→ Requirement
Copy out, word for word, the lines of the records below from the line containing "common name: Sacred bamboo" up to and including the line containing "family: Trochilidae".

-------

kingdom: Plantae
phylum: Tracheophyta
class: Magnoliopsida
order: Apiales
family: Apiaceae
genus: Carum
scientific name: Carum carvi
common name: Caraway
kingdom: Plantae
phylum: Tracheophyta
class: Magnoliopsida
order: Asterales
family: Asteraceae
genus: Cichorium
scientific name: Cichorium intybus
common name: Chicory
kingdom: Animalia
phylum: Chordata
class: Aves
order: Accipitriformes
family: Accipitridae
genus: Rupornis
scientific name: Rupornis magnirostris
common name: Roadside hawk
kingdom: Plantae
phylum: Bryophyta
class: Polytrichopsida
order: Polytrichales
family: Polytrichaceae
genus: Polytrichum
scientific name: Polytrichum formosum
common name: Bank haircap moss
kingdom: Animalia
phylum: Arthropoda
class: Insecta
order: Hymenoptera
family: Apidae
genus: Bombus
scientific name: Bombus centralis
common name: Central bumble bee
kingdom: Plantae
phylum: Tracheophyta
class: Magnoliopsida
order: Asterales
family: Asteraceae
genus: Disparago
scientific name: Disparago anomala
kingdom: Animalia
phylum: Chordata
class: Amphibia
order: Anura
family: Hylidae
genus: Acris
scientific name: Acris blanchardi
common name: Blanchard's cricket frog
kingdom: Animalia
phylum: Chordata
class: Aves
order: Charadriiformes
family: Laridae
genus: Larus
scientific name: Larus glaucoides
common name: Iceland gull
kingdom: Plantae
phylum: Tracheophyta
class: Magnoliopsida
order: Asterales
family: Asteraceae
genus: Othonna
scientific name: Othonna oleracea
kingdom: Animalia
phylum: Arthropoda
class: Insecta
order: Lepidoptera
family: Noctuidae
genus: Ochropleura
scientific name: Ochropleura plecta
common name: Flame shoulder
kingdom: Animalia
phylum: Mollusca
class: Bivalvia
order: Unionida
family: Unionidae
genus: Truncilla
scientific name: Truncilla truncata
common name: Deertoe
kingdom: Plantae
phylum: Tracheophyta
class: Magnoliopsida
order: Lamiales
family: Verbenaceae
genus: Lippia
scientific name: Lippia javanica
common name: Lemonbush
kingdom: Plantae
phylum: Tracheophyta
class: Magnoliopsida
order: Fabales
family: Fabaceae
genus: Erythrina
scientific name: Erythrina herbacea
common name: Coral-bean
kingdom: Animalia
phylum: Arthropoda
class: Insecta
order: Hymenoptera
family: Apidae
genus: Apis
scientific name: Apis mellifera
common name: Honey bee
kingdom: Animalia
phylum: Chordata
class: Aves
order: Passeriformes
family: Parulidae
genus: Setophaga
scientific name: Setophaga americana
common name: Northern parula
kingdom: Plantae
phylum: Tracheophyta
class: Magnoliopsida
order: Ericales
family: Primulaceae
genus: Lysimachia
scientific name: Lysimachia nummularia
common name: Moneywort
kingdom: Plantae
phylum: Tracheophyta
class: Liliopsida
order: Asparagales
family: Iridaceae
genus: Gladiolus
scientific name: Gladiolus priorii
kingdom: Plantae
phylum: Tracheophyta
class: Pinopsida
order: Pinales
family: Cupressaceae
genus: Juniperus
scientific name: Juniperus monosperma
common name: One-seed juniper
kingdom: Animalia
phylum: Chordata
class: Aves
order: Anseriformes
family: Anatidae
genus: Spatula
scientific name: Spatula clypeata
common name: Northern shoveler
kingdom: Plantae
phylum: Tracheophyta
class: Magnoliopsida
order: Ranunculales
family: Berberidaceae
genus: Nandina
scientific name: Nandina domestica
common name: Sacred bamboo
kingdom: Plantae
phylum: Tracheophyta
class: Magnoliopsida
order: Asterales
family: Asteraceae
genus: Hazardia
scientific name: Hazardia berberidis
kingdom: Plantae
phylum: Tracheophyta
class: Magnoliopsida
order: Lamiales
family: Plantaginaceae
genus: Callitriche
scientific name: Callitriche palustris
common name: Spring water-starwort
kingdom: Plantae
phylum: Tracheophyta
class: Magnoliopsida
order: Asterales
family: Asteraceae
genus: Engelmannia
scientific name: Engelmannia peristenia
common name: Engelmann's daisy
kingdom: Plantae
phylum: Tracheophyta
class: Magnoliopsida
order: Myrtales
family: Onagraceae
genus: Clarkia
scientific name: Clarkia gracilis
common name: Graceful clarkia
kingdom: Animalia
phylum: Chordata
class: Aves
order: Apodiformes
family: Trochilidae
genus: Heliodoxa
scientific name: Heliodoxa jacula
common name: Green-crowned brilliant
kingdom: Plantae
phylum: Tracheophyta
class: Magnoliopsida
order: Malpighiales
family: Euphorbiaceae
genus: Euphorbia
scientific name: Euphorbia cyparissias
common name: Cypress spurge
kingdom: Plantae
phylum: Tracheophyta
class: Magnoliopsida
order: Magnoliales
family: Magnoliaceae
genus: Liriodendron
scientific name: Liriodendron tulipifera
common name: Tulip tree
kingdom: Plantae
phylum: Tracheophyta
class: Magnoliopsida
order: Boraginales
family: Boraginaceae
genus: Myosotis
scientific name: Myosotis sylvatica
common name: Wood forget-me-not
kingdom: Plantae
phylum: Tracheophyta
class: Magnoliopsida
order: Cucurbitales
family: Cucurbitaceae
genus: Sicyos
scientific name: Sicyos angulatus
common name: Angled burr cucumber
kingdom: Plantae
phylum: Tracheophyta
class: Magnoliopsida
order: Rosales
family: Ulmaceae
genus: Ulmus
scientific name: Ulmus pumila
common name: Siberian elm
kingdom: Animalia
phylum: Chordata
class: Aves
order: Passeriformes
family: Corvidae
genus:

-------

→ Complete output
common name: Sacred bamboo
kingdom: Plantae
phylum: Tracheophyta
class: Magnoliopsida
order: Asterales
family: Asteraceae
genus: Hazardia
scientific name: Hazardia berberidis
kingdom: Plantae
phylum: Tracheophyta
class: Magnoliopsida
order: Lamiales
family: Plantaginaceae
genus: Callitriche
scientific name: Callitriche palustris
common name: Spring water-starwort
kingdom: Plantae
phylum: Tracheophyta
class: Magnoliopsida
order: Asterales
family: Asteraceae
genus: Engelmannia
scientific name: Engelmannia peristenia
common name: Engelmann's daisy
kingdom: Plantae
phylum: Tracheophyta
class: Magnoliopsida
order: Myrtales
family: Onagraceae
genus: Clarkia
scientific name: Clarkia gracilis
common name: Graceful clarkia
kingdom: Animalia
phylum: Chordata
class: Aves
order: Apodiformes
family: Trochilidae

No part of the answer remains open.